The unsent letter can be powerful when you want to say something to someone but feel you can’t. It might be you’re angry or upset with someone and you’re holding on to those strong emotions, because you feel unable to share them. So, you simply write everything you want to say to this person in a letter without worrying about hurting anyone’s feelings, because it’s not going to be sent. Writing it alone can really help, but it can also be used as a way of getting your thoughts together before confronting someone in a less emotional state.
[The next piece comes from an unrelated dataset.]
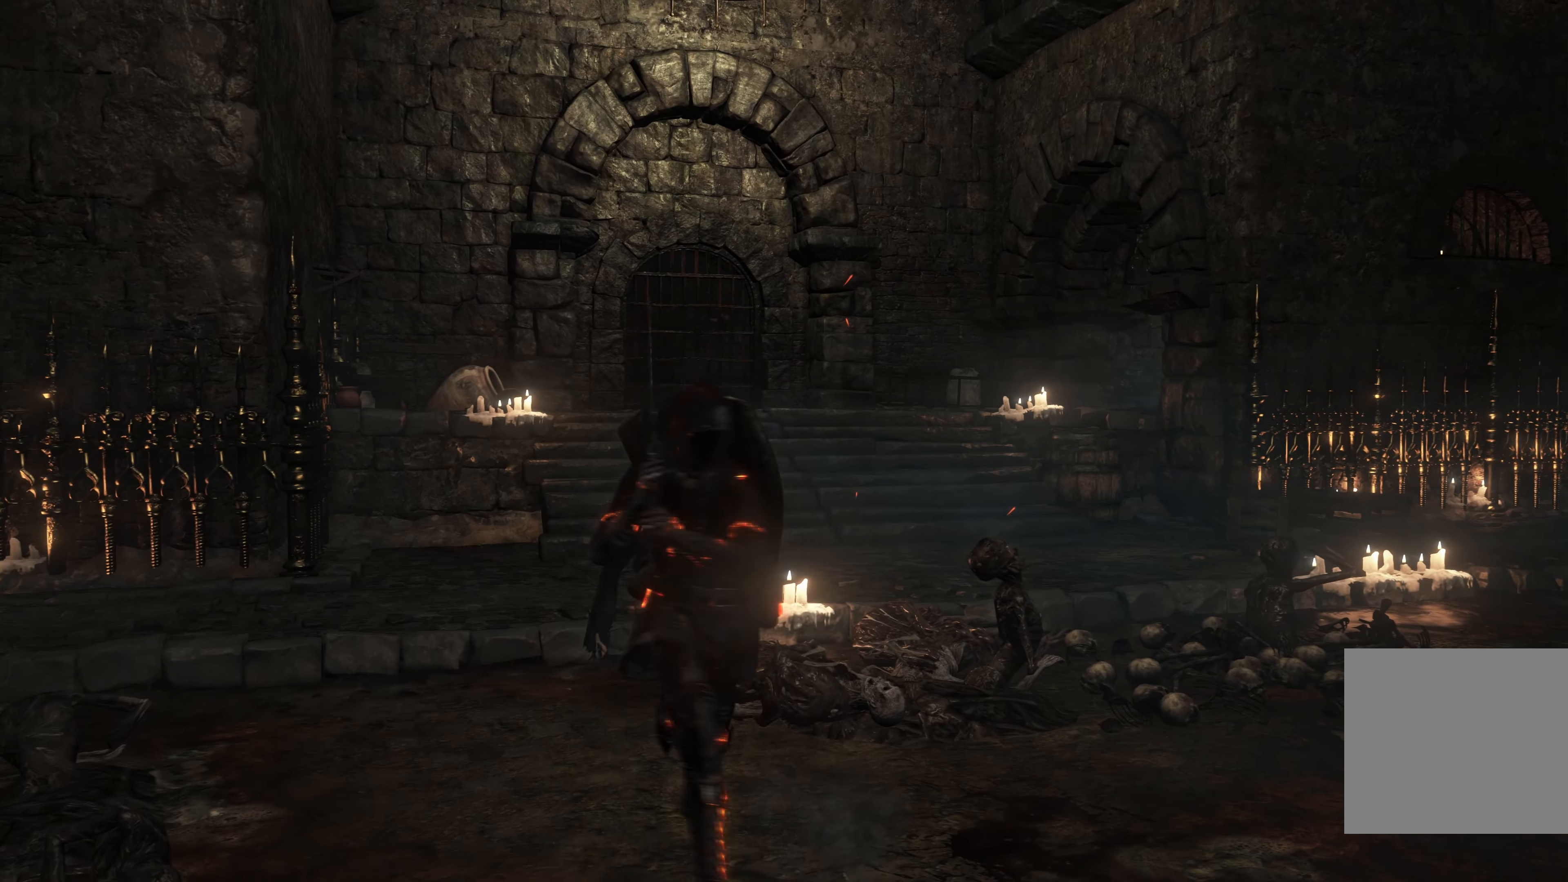
{"buttons": [], "left_stick": "center", "right_stick": "center", "events": [[50, "left_stick", "center"]]}
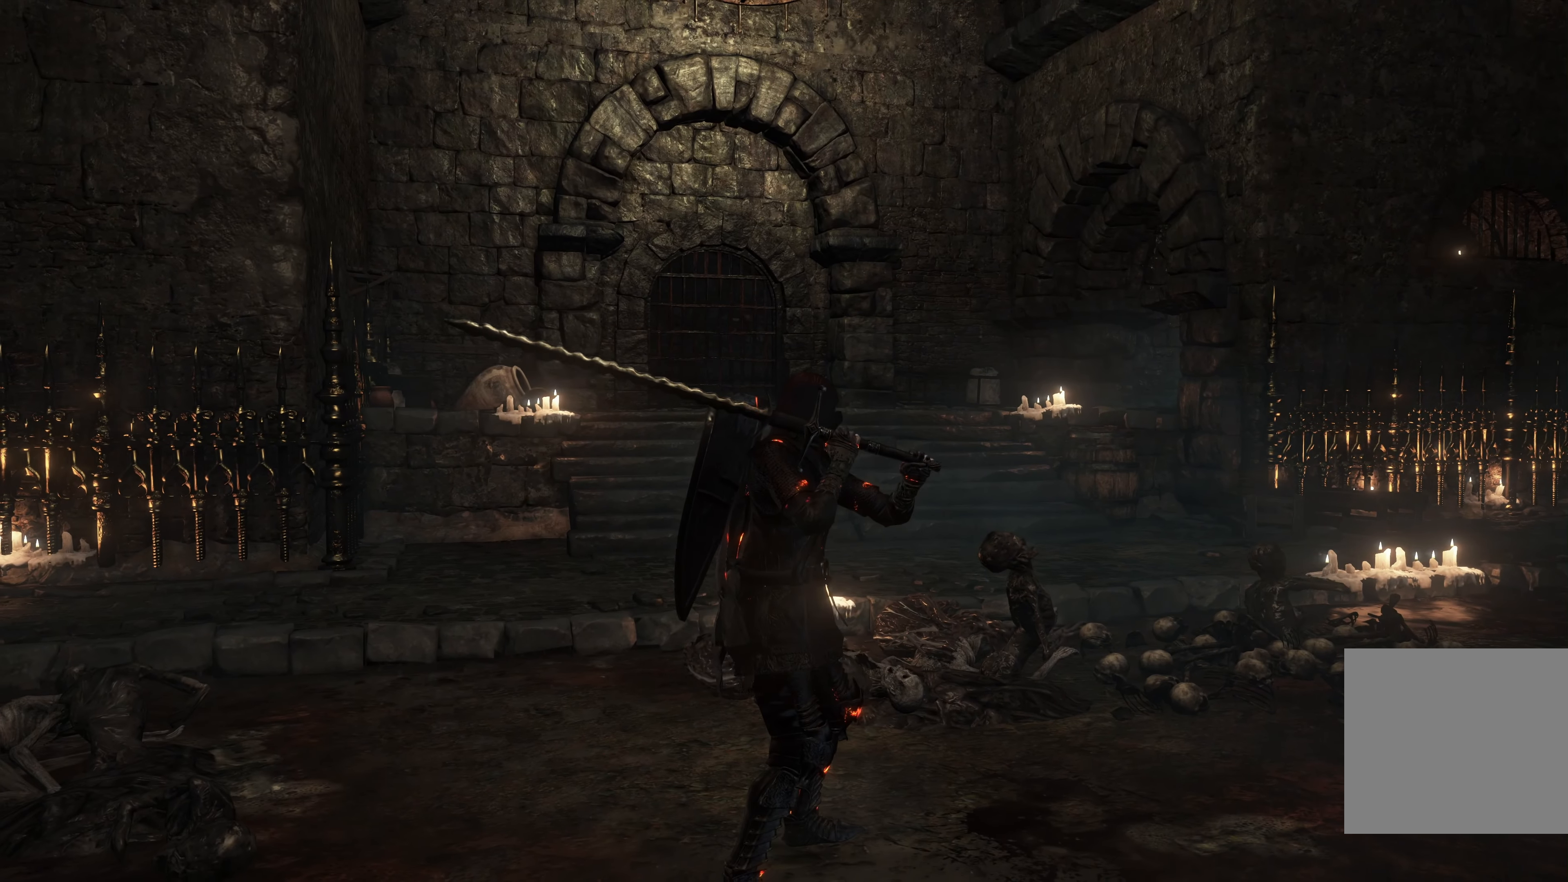
{"buttons": [], "left_stick": "center", "right_stick": "center", "events": []}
If you want to take this one step further, you could write a letter back to yourself from the other person. The results can be surprising, as they can offer another perspective to the situation you might not have thought of.

Quick lists

Writing lists quickly and without editing them can be helpful and used in lots of different ways. Say you’re feeling anxious, you could start a list like:

I’m really anxious about:

  • My new job
  • Lack of sleep
  • Bad diet

Rather than just focusing on the anxiety, writing a list can sometimes help uncover what might be causing it, which you could then explore further in a journal, with a friend or a counsellor.

Another example of a quick list which can help if you’re feeling low is:

Three good things that happened today:

  • I got through the day at work despite little sleep
  • I met a friend for coffee
  • I went to the gym

Writing therapy really helps my clients and it could help you too!